Thanks to a great article at eBizMBA.com I found the US traffic stats for the top web 2.0 sites on the web. The information was calculated by Compete, a recognized source for third-party web information:
- Myspace: 68,000,000 monthly unique visitors
- Wikipedia: 47,000,000 monthly unique visitors
- YouTube: 44,000,000 monthly unique visitors
- Facebook: 20,000,000 monthly unique visitors
- Photobucket: 24,000,000 monthly unique visitors
- digg: 22,000,000 monthly unique visitors
- Craigslist: 21,000,000 monthly unique visitors
- Topix: 20,000,000 monthly unique visitors
- flickr: 18,000,000 monthly unique visitors
- TypePad: 6,000,000 monthly unique visitors
Based on these numbers, it seems unlikely to me that Break.com had anywhere near the 17 million unique visitors per month reported in the article. I've never heard of the site, have you? How is it that a site we've never heard of is almost the same size as Facebook and 1/3 the size of YouTube. If it was that big, shouldn't it have raised much more than $21 million? YouTube was purchased for $1.5 billion.

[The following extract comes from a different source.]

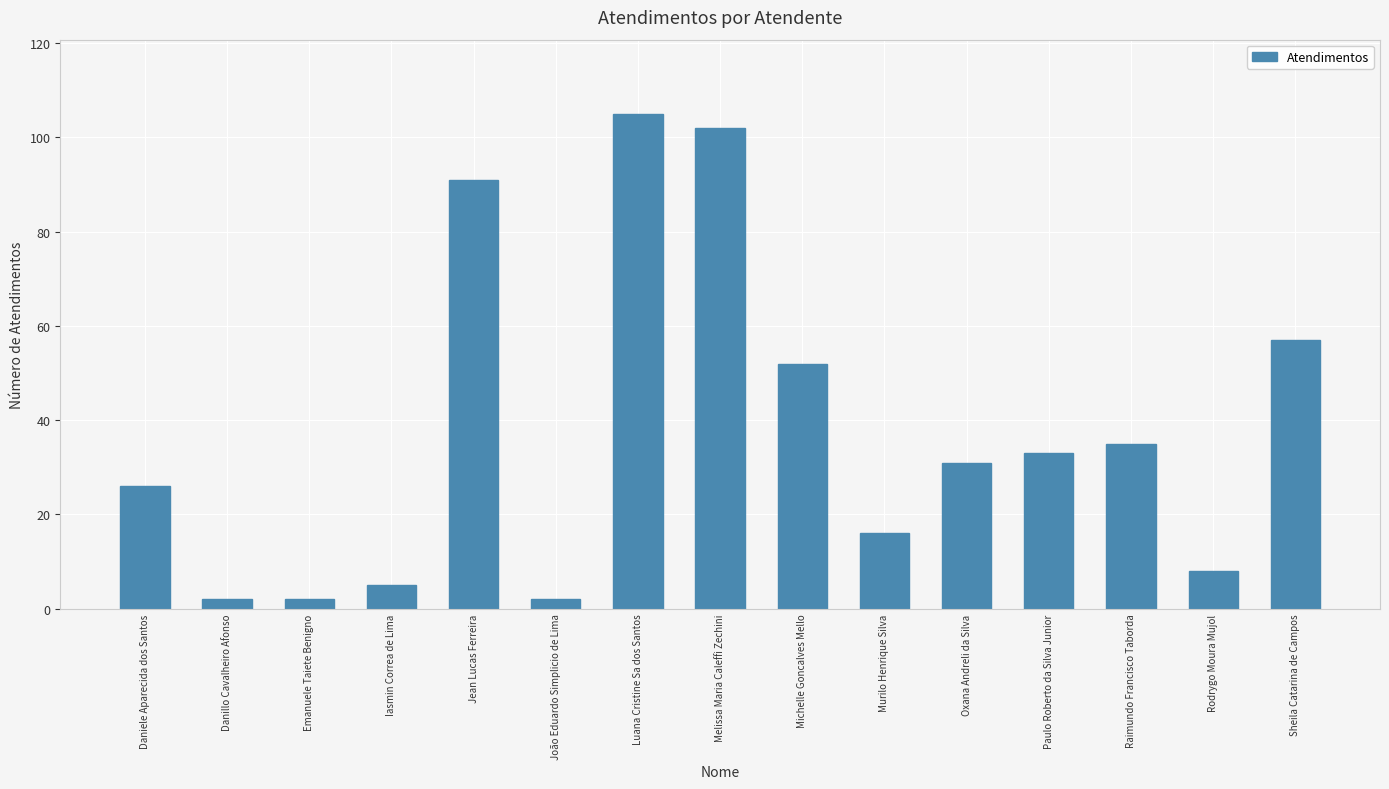

Does the chart contain stacked bars?

No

Looking at these numbers made me curious. In total, these sites represent 290,000,000 unique visits. Nielsen NetRatings estimates the digital universe in the US is 66,000,000 people. This means:
- Everyone in the US would have to visit about 4.5 of these sites every month.
- Everyone in the US who uses the Internet would have to visit MySpace at least once per month.
- 1/3 of the US digital population would have to visit Digg.
Some of this seems unlikely. My Mother, Father, Sister, an In-laws use the Web and I know that none of them have ever visited MySpace or Facebook, or Digg. I've asked many of my tech literate friends about Digg and none of them know about it.
So, what's my point? The point is that I'd be highly skeptical about any numbers you see reported for sites on the Web. I believe many of them are highly inflated and that the methodologies of the different third-party reporting companies are not accurate or correlated. They might have some value as relative measures but even that may not be true.
If you're competing against these companies or starting a new venture, don't use these numbers as yardsticks of success. They are most likely being manipulated in ways we don't know and you might wrongly conclude your business isn't doing well when it is indeed move right along.